Foam Container Ban Begins in New Year

December 06, 2021
Beginning Jan. 1, 2022, restaurants, delis, grocery stores, cafeterias, coffee shops, and other food service providers will no longer be able to use polystyrene foam containers in NYS.

Under the Expanded Polystyrene Foam Container and Polystyrene Loose Fill Packaging Ban, no covered food service provider or store (retail or wholesale) will be allowed to sell, offer for sale, or distribute disposable food service containers that contain expanded polystyrene foam in New York. In addition, no manufacturer or store will be allowed to sell, offer for sale, or distribute polystyrene loose fill packaging (commonly referred to as packing peanuts) in the state.

According to the Dept. of Environmental Conservation website, “disposable food service containers made of expanded polystyrene that will be banned under the law include bowls, cartons, hinged ‘clamshell’ containers, cups, lids, plates, trays, or any other product designed or used to temporarily store or transport prepared foods or beverages, and includes any container generally recognized as designed for single use. Polystyrene loose fill packaging (commonly referred to as packing peanuts) will also be banned under the law.

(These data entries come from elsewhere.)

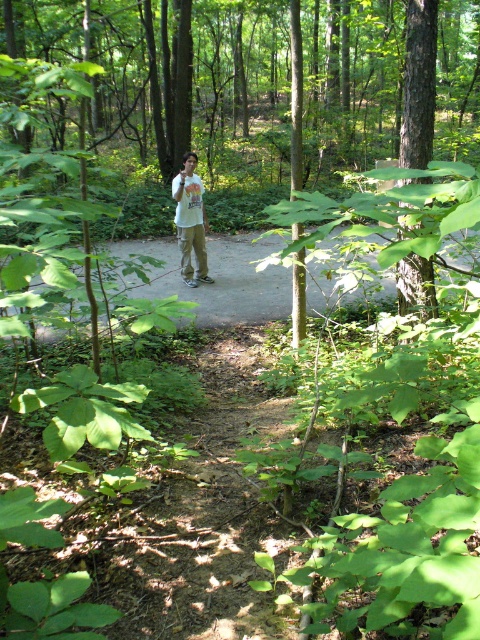
You are standing on the forest path and see two points in the scene. Which point is closer to you, point (x=238, y=305) or point (x=208, y=276)?

Point (x=238, y=305) is closer to the viewer than point (x=208, y=276).

You are a hiker who wants to take a photo of the dirt path at center from the position of the white cotton shirt at center. Can you do this without moving your feet?

The dirt path at center is in front of the white cotton shirt at center, so yes, you can take a photo of the dirt path at center from the current position of the white cotton shirt at center without moving your feet.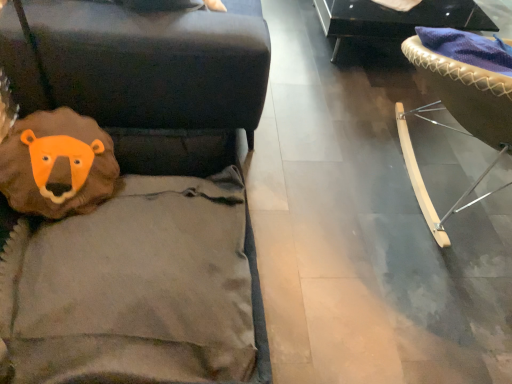
Question: Considering the relative positions of shiny black coffee table at upper right, which ranks as the second furniture in front-to-back order, and light brown leather chair at right, acting as the 2th furniture starting from the back, in the image provided, is shiny black coffee table at upper right, which ranks as the second furniture in front-to-back order, to the right of light brown leather chair at right, acting as the 2th furniture starting from the back, from the viewer's perspective?

Choices:
 (A) no
 (B) yes

Answer: (A)

Question: Does shiny black coffee table at upper right, which ranks as the second furniture in front-to-back order, lie behind light brown leather chair at right, acting as the 2th furniture starting from the back?

Choices:
 (A) no
 (B) yes

Answer: (B)

Question: Are shiny black coffee table at upper right, which is counted as the first furniture, starting from the top, and light brown leather chair at right, acting as the 2th furniture starting from the back, far apart?

Choices:
 (A) no
 (B) yes

Answer: (B)

Question: Does shiny black coffee table at upper right, which is counted as the first furniture, starting from the top, have a smaller size compared to light brown leather chair at right, the 2th furniture from the top?

Choices:
 (A) no
 (B) yes

Answer: (B)

Question: Is shiny black coffee table at upper right, the second furniture in the bottom-to-top sequence, wider than light brown leather chair at right, positioned as the first furniture in front-to-back order?

Choices:
 (A) no
 (B) yes

Answer: (A)

Question: From the image's perspective, would you say shiny black coffee table at upper right, the second furniture in the bottom-to-top sequence, is shown under light brown leather chair at right, positioned as the first furniture in front-to-back order?

Choices:
 (A) no
 (B) yes

Answer: (A)

Question: Is there a large distance between light brown leather chair at right, the 2th furniture from the top, and shiny black coffee table at upper right, which ranks as the second furniture in front-to-back order?

Choices:
 (A) yes
 (B) no

Answer: (A)

Question: Does light brown leather chair at right, acting as the 2th furniture starting from the back, come behind shiny black coffee table at upper right, which ranks as the second furniture in front-to-back order?

Choices:
 (A) yes
 (B) no

Answer: (B)

Question: Is shiny black coffee table at upper right, the second furniture in the bottom-to-top sequence, a part of light brown leather chair at right, the 2th furniture from the top?

Choices:
 (A) no
 (B) yes

Answer: (A)

Question: Does light brown leather chair at right, the 2th furniture from the top, have a greater width compared to shiny black coffee table at upper right, which ranks as the 1th furniture in back-to-front order?

Choices:
 (A) no
 (B) yes

Answer: (B)

Question: From the image's perspective, is light brown leather chair at right, acting as the 1th furniture starting from the bottom, on shiny black coffee table at upper right, the second furniture in the bottom-to-top sequence?

Choices:
 (A) yes
 (B) no

Answer: (B)

Question: Considering the relative sizes of light brown leather chair at right, positioned as the first furniture in front-to-back order, and shiny black coffee table at upper right, which ranks as the second furniture in front-to-back order, in the image provided, is light brown leather chair at right, positioned as the first furniture in front-to-back order, taller than shiny black coffee table at upper right, which ranks as the second furniture in front-to-back order,?

Choices:
 (A) no
 (B) yes

Answer: (B)

Question: Is light brown leather chair at right, positioned as the first furniture in front-to-back order, in front of or behind shiny black coffee table at upper right, which ranks as the 1th furniture in back-to-front order, in the image?

Choices:
 (A) front
 (B) behind

Answer: (A)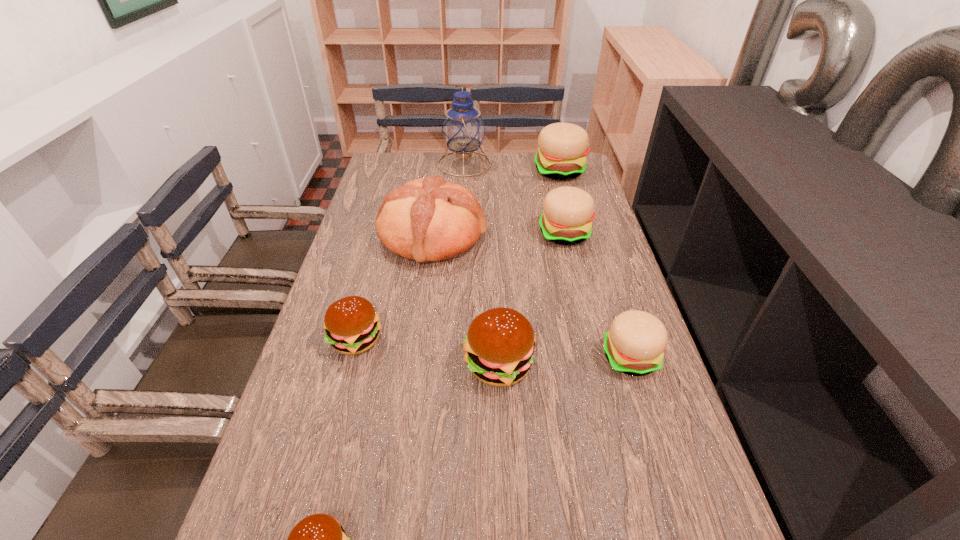
Find the location of `the tallest object`. the tallest object is located at coordinates (463, 129).

What are the coordinates of `lantern` in the screenshot? It's located at (463, 129).

Image resolution: width=960 pixels, height=540 pixels. In order to click on the biggest beige hamburger in this screenshot , I will do `click(562, 147)`.

You are a GUI agent. You are given a task and a screenshot of the screen. Output one action in this format:
    pyautogui.click(x=<x>, y=<y>)
    Task: Click on the farthest beige hamburger
    The width and height of the screenshot is (960, 540).
    Given the screenshot: What is the action you would take?
    pyautogui.click(x=562, y=147)

Find the location of a particular element. The width and height of the screenshot is (960, 540). bread is located at coordinates (427, 219).

Identify the location of the third hamburger from left to right. The width and height of the screenshot is (960, 540). (500, 342).

You are a GUI agent. You are given a task and a screenshot of the screen. Output one action in this format:
    pyautogui.click(x=<x>, y=<y>)
    Task: Click on the biggest brown hamburger
    This screenshot has width=960, height=540.
    Given the screenshot: What is the action you would take?
    pyautogui.click(x=500, y=342)

This screenshot has height=540, width=960. What are the coordinates of `the second nearest beige hamburger` in the screenshot? It's located at (567, 216).

You are a GUI agent. You are given a task and a screenshot of the screen. Output one action in this format:
    pyautogui.click(x=<x>, y=<y>)
    Task: Click on the second smallest beige hamburger
    The height and width of the screenshot is (540, 960).
    Given the screenshot: What is the action you would take?
    pyautogui.click(x=567, y=216)

Identify the location of the second smallest brown hamburger. The image size is (960, 540). (351, 324).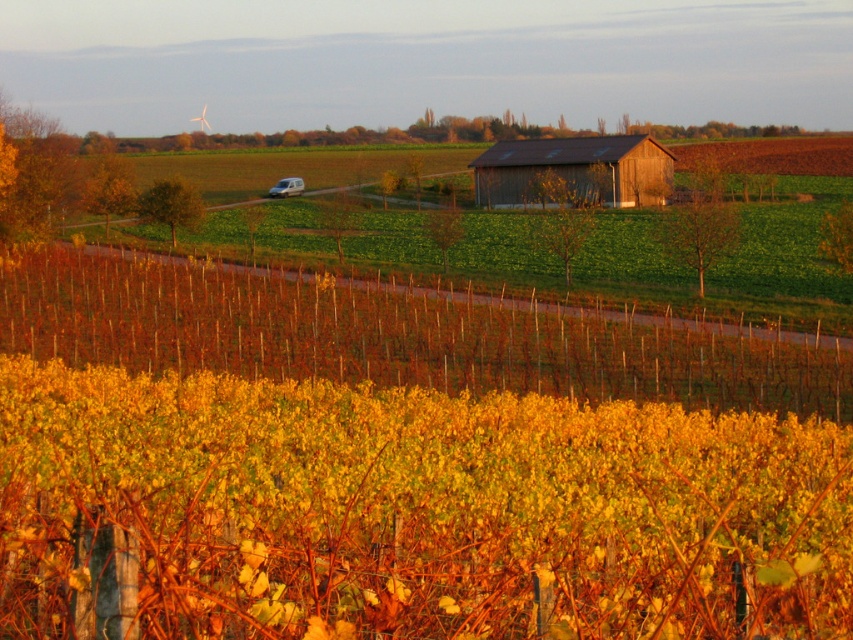
Question: Among these objects, which one is farthest from the camera?

Choices:
 (A) yellow-green leaves at lower center
 (B) wooden barn at center

Answer: (B)

Question: In this image, where is yellow-green leaves at lower center located relative to wooden barn at center?

Choices:
 (A) right
 (B) left

Answer: (B)

Question: From the image, what is the correct spatial relationship of yellow-green leaves at lower center in relation to wooden barn at center?

Choices:
 (A) above
 (B) below

Answer: (B)

Question: Is yellow-green leaves at lower center closer to the viewer compared to wooden barn at center?

Choices:
 (A) no
 (B) yes

Answer: (B)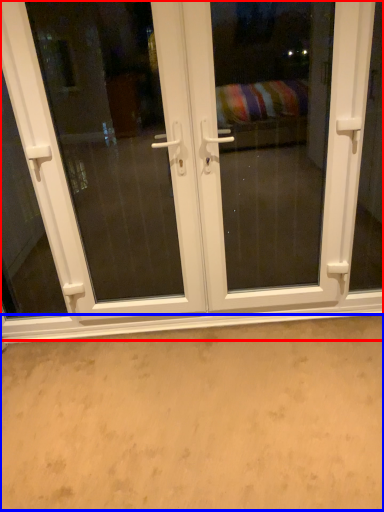
Question: Which point is further to the camera, door (highlighted by a red box) or plain (highlighted by a blue box)?

Choices:
 (A) door
 (B) plain

Answer: (A)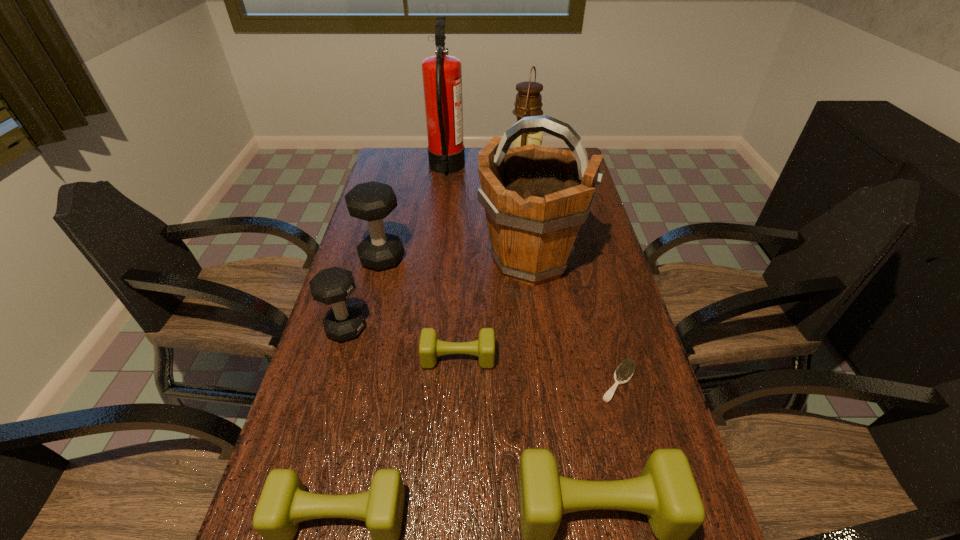
Identify the location of the sixth closest object relative to the red fire extinguisher. (624, 372).

Where is `the fourth closest dumbbell to the third shortest object`? The width and height of the screenshot is (960, 540). the fourth closest dumbbell to the third shortest object is located at coordinates (372, 201).

I want to click on the second closest dumbbell to the fourth shortest object, so click(430, 348).

At what (x,y) coordinates should I click in order to perform the action: click on the closest olive dumbbell to the biggest olive dumbbell. Please return your answer as a coordinate pair (x, y). Looking at the image, I should click on (284, 503).

Identify the location of the third closest olive dumbbell to the scrubbing brush. The width and height of the screenshot is (960, 540). (284, 503).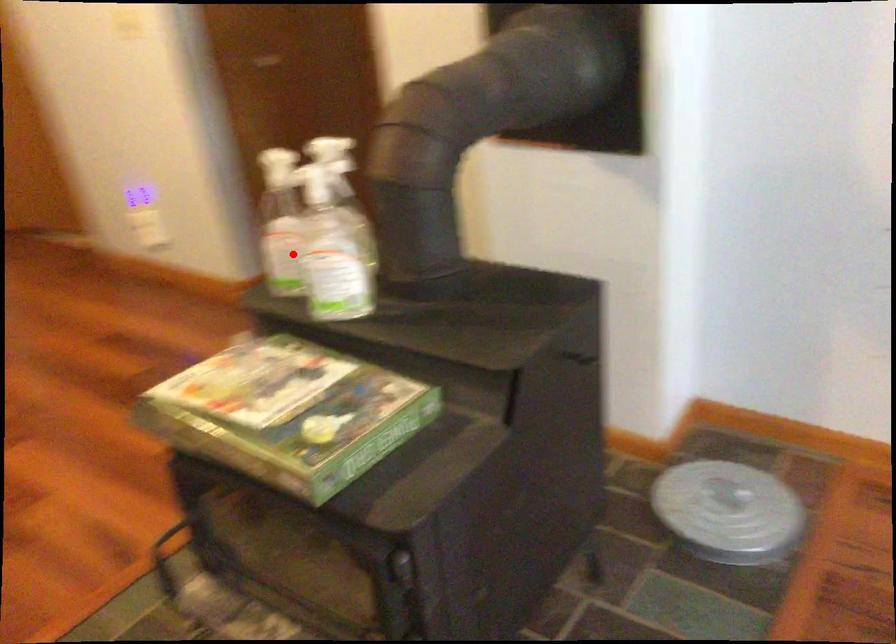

This law does NOT apply to:
  • Raw meat, pork, seafood, poultry, or fish sold for the purpose of cooking or preparing off-premises by the customer;
  • Prepackaged food filled or sealed prior to receipt at a covered food service provider;
  • Food service containers made from rigid polystyrene resin that has not been expanded, extruded, or foamed (e.g., clear plastic containers marked with a #6 resin identifier);
  • A city with a population of one million or more which has a local polystyrene ban in place, including New York City; and
  • Any county that enacts a polystyrene ban by local law, ordinance, or regulation that provides environmental protection equal to or greater than the state law and the county files a written declaration with DEC. All other local laws are preempted by state law.